Saturday, January 9, 2021

Attempt to Seize US Capitol ‘Not Only Weakened America but Strengthened It,’ Russian Commentators Say

Paul Goble

            Staunton, January 7 – The attempt by a pro-Trump mob, egged on by Donald Trump, to enter and then overrun the Capitol when the House and Senate were assembled to confirm the election of Joe Biden as president and the measured response of security personnel which ultimately expelled them and is leading to arrests generated a great deal of reaction in Russia.

            Predictably, many Russian official outlets could barely contain their pleasure in seeing the US experience some of the violence that they believe Washington has sponsored in former Soviet republics to pull them away from Moscow; but they were constrained by fears that talking about a crowd seeking to stage an insurrection could give Russians ideas.

            But a more interesting reaction came from some Russian commentators who said that what had happened in Washington “not only weakens America but at the same time strengthens it,” as former Putin speechwriter and political analyst Abbas Gallyamov put it in an initial reaction piece (https://echo.msk.ru/blog/gallyamov_a/2770020-echo/).

            “Democracy,” he points out, “is distinguished from authoritarianism in that it does not deny the right of people to be dissatisfied. If under a dictatorship a crowd in the street invariably means that something in the country is not going right, there is no such sense in a democracy. People don’t like something, and they go out and protest. Everything is logical.”

            “Under authoritarianism, the inability of the powers to deal with a crowd looks like weakness: under democracy, it doesn’t appear that way. Strictly speaking, the authorities in general must not interference with the expression of their disagreement,” as long as the protesters don’t take things “to the absurd” and engage in violence or acts of intimidation.

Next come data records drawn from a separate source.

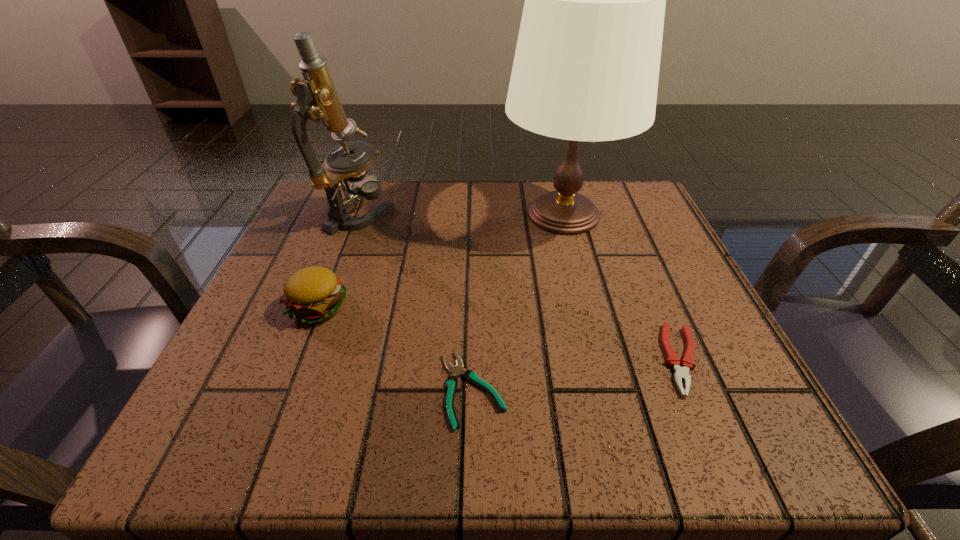
The height and width of the screenshot is (540, 960). What are the coordinates of `lamp` in the screenshot? It's located at (586, 67).

Where is `the second tallest object`? the second tallest object is located at coordinates (317, 99).

Where is `the third shortest object`? The image size is (960, 540). the third shortest object is located at coordinates (314, 294).

Locate an element on the screen. Image resolution: width=960 pixels, height=540 pixels. the right pliers is located at coordinates (681, 373).

Locate an element on the screen. This screenshot has width=960, height=540. the taller pliers is located at coordinates (681, 373).

Where is `the left pliers`? The image size is (960, 540). the left pliers is located at coordinates (471, 376).

Image resolution: width=960 pixels, height=540 pixels. In order to click on the shortest object in this screenshot , I will do `click(471, 376)`.

At what (x,y) coordinates should I click in order to perform the action: click on vacant space located 0.290m on the left of the lamp. Please return your answer as a coordinate pair (x, y). Looking at the image, I should click on (365, 215).

Identify the location of vacant space located on the front of the microscope. This screenshot has width=960, height=540. (340, 269).

Locate an element on the screen. This screenshot has width=960, height=540. free space located 0.220m on the back of the third shortest object is located at coordinates (353, 218).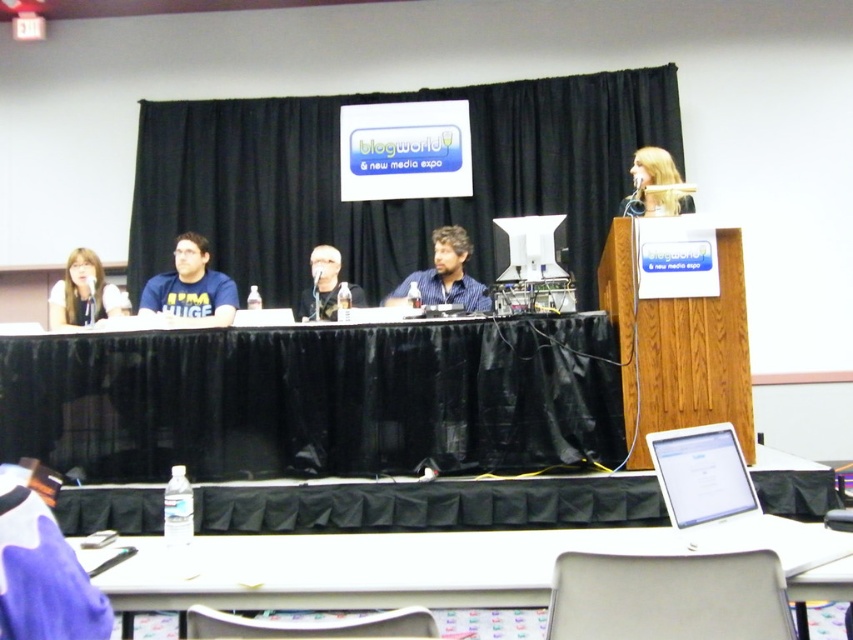
Question: Considering the real-world distances, which object is closest to the matte black microphone at center?

Choices:
 (A) white plastic table at lower center
 (B) blue striped shirt at center
 (C) blue t-shirt at left

Answer: (B)

Question: Which object is closer to the camera taking this photo?

Choices:
 (A) blue t-shirt at left
 (B) black fabric table at center
 (C) silver metallic laptop at lower right
 (D) blonde hair at upper right

Answer: (C)

Question: Based on their relative distances, which object is nearer to the blue striped shirt at center?

Choices:
 (A) silver metallic laptop at lower right
 (B) blonde hair at upper right

Answer: (B)

Question: Does white plastic table at lower center have a larger size compared to matte black microphone at center?

Choices:
 (A) no
 (B) yes

Answer: (B)

Question: Does black fabric table at center have a greater width compared to white plastic table at lower center?

Choices:
 (A) yes
 (B) no

Answer: (A)

Question: Can you confirm if black fabric table at center is bigger than matte black microphone at center?

Choices:
 (A) no
 (B) yes

Answer: (B)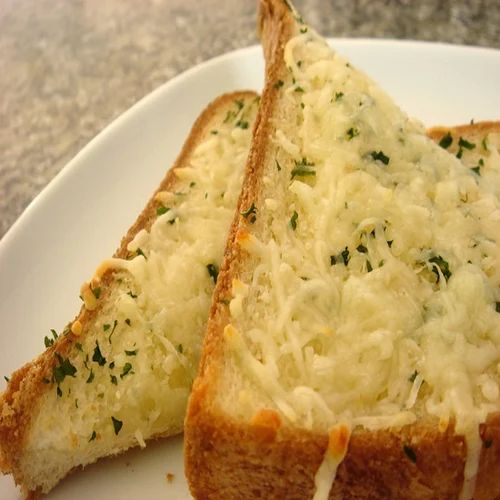
In order to click on counter top in this screenshot , I will do `click(105, 81)`.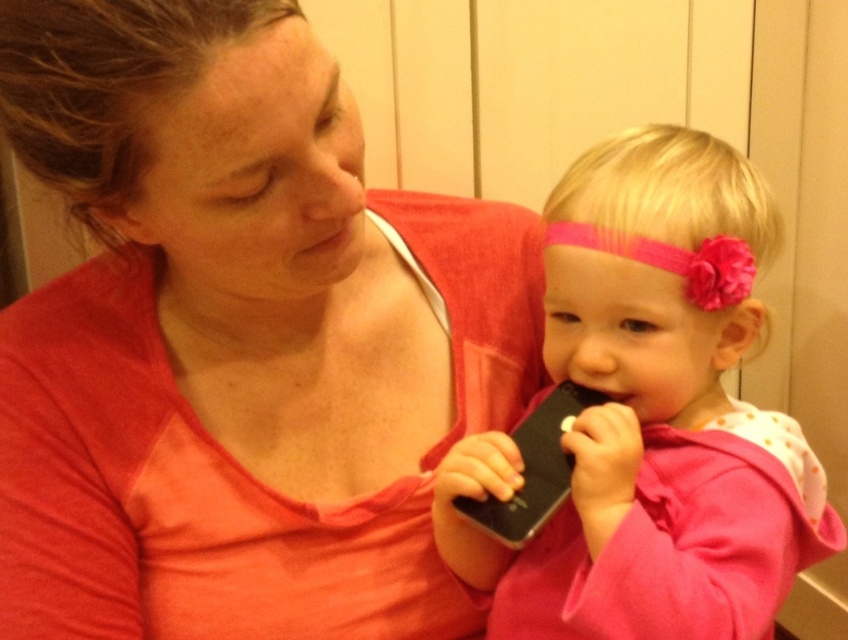
You are a photographer trying to capture a closeup of the child chewing on the smartphone. The camera you are using has a focus point at coordinate point (237, 339). According to the scene, what object will be in focus?

The point (237, 339) is on the matte pink shirt at center, so the focus will be on the matte pink shirt at center.

You are a photographer standing in front of the scene described. You want to capture a closeup of the matte pink shirt at center without including any other objects in the frame. Based on the distance provided, what is the minimum focal length you should use if your camera has a sensor size of 36mm x 24mm and you want to avoid distortion?

The matte pink shirt at center is 16.07 inches away from the viewer. To capture a closeup without distortion using a 36mm x 24mm sensor, the minimum focal length required would be approximately 50mm. This ensures that the subject fills the frame while maintaining natural proportions.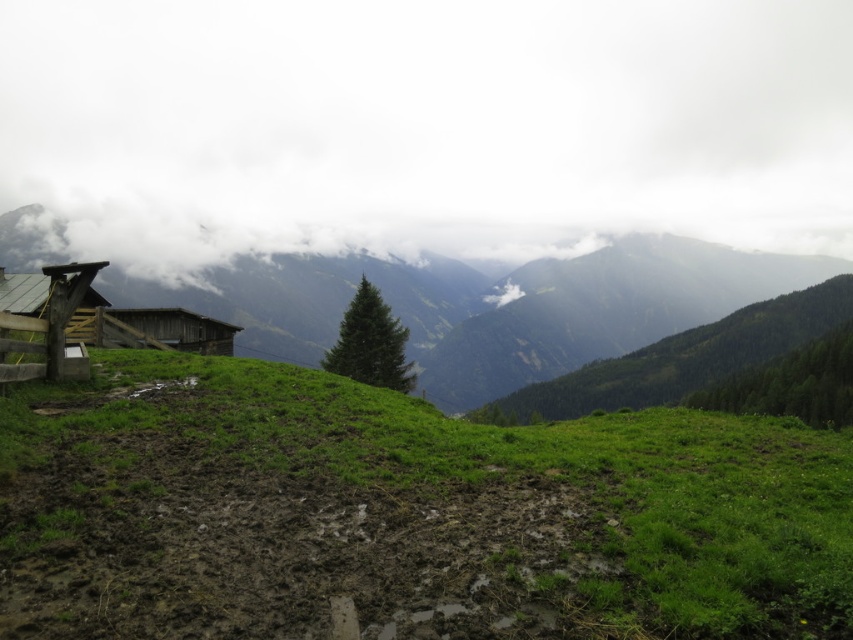
You are a hiker planning to take a photo of the white fluffy cloud at upper center and the green grassy hillside at left. Which object appears higher in the sky?

The white fluffy cloud at upper center appears higher in the sky than the green grassy hillside at left because it is taller than the hillside according to the description.

You are an airplane pilot preparing for takeoff. You notice the white fluffy cloud at upper center and the green grassy hillside at left in your view. Which object is positioned higher in the sky?

The white fluffy cloud at upper center is located above the green grassy hillside at left, so it is positioned higher in the sky.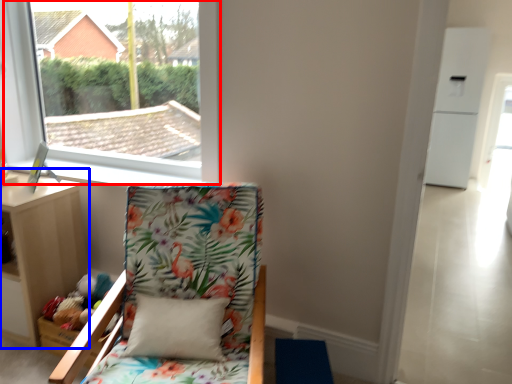
Question: Among these objects, which one is nearest to the camera, window (highlighted by a red box) or nightstand (highlighted by a blue box)?

Choices:
 (A) window
 (B) nightstand

Answer: (A)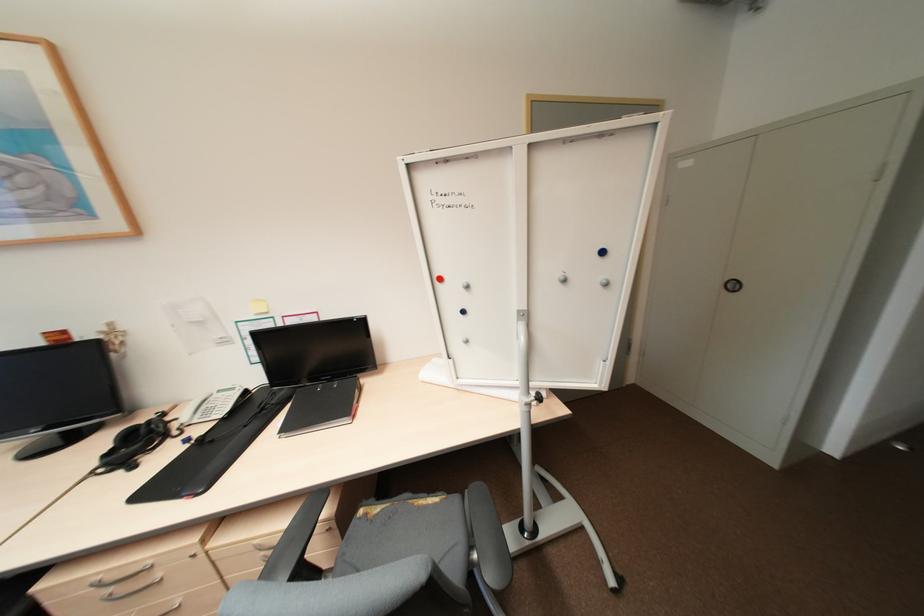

            According to Gallyamov, “by allowing the dissatisfied to freely demonstrate their dissatisfaction, democracy simply yet again shows that it is democracy. It only confirms at that movement its legitimacy and so a moment of weakness becomes a moment of strength,” again as long as protesters don’t engage in violent acts.

            What happened in the Capitol building in Washington involved violence, but democracy has another way to show its superiority, the Moscow analyst suggests. It focuses on identifying and punishing those who engage in violent acts rather than on those who exercise their rights to protest.

            Another Moscow writer, journalist Dmitry Kolezev, takes the same position. He argues that the attack on the Capitol, an act of violent insurrection, does in fact represent a crisis in American democracy but says that “a crisis if it does not destroy the system can strengthen and improve it (kasparov.ru/material.php?id=5FF6C65B84869).

            And that is yet another difference between democracies and dictatorships, he suggests. Democracies are capable of addressing this kind of challenges in ways that reflect the underlying strengths of the system while dictatorships, faced with these same challenges, often enter into a spasmodic death spiral.